BEGIN Supplied text
# VAGCom and Footwell lights



## AudisFan (Feb 15, 2009)

So having the wiring done for a retrofit footwell lights into a Audi TT 8J is pretty simple one pin into the Central Electronics harness and a grounding terminal to any grounding point. These are the directions from ELSA (the Audi\VW technical center).
Now doing this the footwell lights DO NOT light up with the door instead they only light up when indicating to the RIGHT.
Checking with THREE MASTER Tech's from different countries the wiring is 100% right all of them have done this retro fit more than 10 times on cars but each time they use VAS self help to enable the foot well lights and they work






















When explaining the symptoms (that the foot well lights don't light up with the door but rather act as indicators when the right indicator is set) all three of them said that is the same behavior they have once the foot well is installed but the coding is NOT yet done. They actually use that sequence to test if the wiring is right before actually performing the coding.
Using VagCom the ONLY area I can find to "enable" the foot well lights is:
Central Electronics (Channel 09) - Long Coding and on the first Byte (see picture below)
However this DOES NOT enable the foot well lights it still acts like indicators .... 
Same model TT (TT 8J MY08) same country did the same retrofit went to the dealer and had the self diagnose settings dong via VAS and pronto foot well worked....
My question is surely VAS is enabling something else somewhere and not just in the 09 long coding as below.
END Supplied text
=== Complete the following ===
(A) Decide whether each statement agrees with the post about footwell lights, answering yes or no and quoting the words of the post that settle it: (i) the retrofit wiring needs one pin in the Central Electronics harness plus a ground; (ii) once installed, the footwell lights come on when the left indicator is used; (iii) setting the first byte of the Channel 09 long coding made the lights work.
(B) Carry the forum post about footwell lights further, picking up right after its last sentence.
The data is not needed for anything here.
BEGIN Given entries
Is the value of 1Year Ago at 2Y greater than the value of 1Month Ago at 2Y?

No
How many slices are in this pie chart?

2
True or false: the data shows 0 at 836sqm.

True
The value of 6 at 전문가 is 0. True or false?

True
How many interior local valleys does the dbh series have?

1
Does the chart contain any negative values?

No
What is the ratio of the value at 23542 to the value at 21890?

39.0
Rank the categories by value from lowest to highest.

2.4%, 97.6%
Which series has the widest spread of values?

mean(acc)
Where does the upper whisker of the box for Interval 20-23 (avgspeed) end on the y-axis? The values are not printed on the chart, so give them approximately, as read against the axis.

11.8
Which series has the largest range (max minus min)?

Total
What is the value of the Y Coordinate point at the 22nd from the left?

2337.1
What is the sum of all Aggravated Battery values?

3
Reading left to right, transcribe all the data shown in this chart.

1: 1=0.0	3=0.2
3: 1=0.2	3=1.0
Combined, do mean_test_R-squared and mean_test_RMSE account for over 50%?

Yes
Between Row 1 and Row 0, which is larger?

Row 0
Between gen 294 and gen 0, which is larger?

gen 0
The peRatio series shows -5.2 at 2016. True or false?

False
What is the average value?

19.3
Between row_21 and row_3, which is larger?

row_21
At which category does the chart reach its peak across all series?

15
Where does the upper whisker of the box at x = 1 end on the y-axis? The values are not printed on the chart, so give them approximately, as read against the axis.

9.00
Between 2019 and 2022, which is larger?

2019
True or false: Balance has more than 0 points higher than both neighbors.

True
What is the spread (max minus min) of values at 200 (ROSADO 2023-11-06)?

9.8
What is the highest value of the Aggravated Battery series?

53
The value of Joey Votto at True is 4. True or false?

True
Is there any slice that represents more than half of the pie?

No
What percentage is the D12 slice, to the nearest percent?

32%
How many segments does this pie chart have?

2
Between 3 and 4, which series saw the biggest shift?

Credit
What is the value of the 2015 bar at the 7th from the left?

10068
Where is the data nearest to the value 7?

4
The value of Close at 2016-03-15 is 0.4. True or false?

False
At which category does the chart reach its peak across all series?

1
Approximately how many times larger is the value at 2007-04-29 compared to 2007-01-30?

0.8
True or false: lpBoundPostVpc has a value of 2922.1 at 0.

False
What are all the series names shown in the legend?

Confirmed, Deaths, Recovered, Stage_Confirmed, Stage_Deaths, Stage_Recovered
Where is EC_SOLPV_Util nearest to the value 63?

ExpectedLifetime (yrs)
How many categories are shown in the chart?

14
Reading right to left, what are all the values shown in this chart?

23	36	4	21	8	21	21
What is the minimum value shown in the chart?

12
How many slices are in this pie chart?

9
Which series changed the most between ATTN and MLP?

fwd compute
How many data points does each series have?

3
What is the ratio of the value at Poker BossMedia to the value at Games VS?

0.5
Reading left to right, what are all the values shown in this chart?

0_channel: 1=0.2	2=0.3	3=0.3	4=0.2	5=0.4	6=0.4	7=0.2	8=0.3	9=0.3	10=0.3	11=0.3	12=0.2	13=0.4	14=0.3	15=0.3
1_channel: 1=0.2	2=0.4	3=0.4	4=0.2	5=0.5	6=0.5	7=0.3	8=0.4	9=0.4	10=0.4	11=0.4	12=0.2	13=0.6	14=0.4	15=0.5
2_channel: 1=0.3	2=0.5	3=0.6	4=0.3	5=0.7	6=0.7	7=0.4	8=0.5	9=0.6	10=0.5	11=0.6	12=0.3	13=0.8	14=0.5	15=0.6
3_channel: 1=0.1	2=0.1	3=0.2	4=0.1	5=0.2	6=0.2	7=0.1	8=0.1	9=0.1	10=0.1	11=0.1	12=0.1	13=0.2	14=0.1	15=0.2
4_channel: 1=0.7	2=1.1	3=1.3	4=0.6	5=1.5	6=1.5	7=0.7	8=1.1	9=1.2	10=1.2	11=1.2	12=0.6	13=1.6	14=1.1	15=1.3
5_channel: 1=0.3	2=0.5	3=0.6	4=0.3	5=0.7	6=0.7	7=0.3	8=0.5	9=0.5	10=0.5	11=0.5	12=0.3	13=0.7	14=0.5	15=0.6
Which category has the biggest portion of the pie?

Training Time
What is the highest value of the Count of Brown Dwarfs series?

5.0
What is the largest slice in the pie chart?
END Given entries
=== Answers to the exercise ===
(A)
(i) Yes: "one pin into the Central Electronics harness and a grounding terminal to any grounding point"
(ii) No: "they only light up when indicating to the RIGHT"
(iii) No: "However this DOES NOT enable the foot well lights it still acts like indicators"

(B)
VagCom experts anyone know where????


----------



## Uwe (Jan 16, 2000)

*Re: VAGCom and Footwell lights (AudisFan)*

Can you get a scan from one of the cars where it did work so we can compare the coding?
-Uwe-


----------



## AudisFan (Feb 15, 2009)

*Re: VAGCom and Footwell lights (Uwe)*

Spoke to the Audi Tech again he says Byte 25 bit 6 but from the screen shot(above) it looks like I don't have anything in byte 25 or a bit 6 to set/??? the software and hardware version of the controllers he has are the same -- in VAS they seeing Byte 25 bit 6


----------



## AudisFan (Feb 15, 2009)

*Re: VAGCom and Footwell lights (AudisFan)*

So I got home and first thing plugged in the cable to check Byte 25 - Bit 6.
But unfortunately it wasn't there..... I tried to manually set BIT 6 on BYTE 25 (tying to be a smart a$$














) and got a refused entry






















No Values allowed:








I then thought to myself I know adaptation Channel 005 allows you to manually set the brightness of the footwell lights so let me go there (I have the option to change the brightness of the footwell lights from the DIS|FIS as well BTW). I then noticed something on the balloon popup...
Says that BYTE 0 BIT 1 has to be set in-order for one to be able to change the values:








That was weird cause FOOTWELL INSTALLED is BIT 2 so I go back to the coding and add:








Now I haven't reconnected the foot-wells yet as I want to check first if that text in the balloon is right or am I reading it incorrectly? If it is right why would have to have Xenon Shutters ON to have foot-wells 






















Just in-case anyone is wondering here is the Advanced ID for software and hardware version:


----------



## AudisFan (Feb 15, 2009)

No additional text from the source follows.